_ACTION ITEM_
Please repeat the text of every entry below line for line, leaving out the pictures.

= = = = = = =

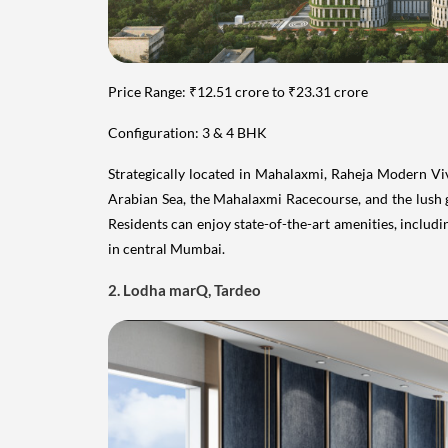
Price Range: ₹12.51 crore to ₹23.31 crore
Configuration: 3 & 4 BHK
Strategically located in Mahalaxmi, Raheja Modern Viva
Arabian Sea, the Mahalaxmi Racecourse, and the lush 
Residents can enjoy state-of-the-art amenities, includ
in central Mumbai.
2. Lodha marQ, Tardeo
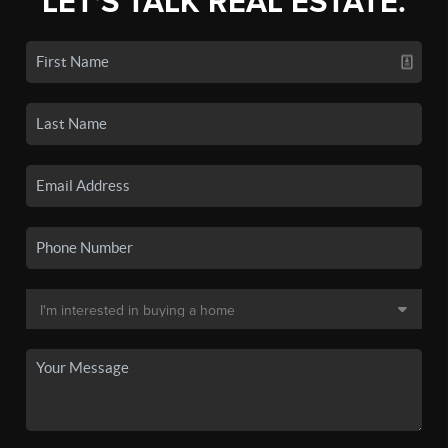
LET'S TALK REAL ESTATE.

= = = = = = =

_EXERCISE RESPONSE_
Price Range: ₹12.51 crore to ₹23.31 crore
Configuration: 3 & 4 BHK
Strategically located in Mahalaxmi, Raheja Modern Viva
Arabian Sea, the Mahalaxmi Racecourse, and the lush 
Residents can enjoy state-of-the-art amenities, includ
in central Mumbai.
2. Lodha marQ, Tardeo
LET'S TALK REAL ESTATE.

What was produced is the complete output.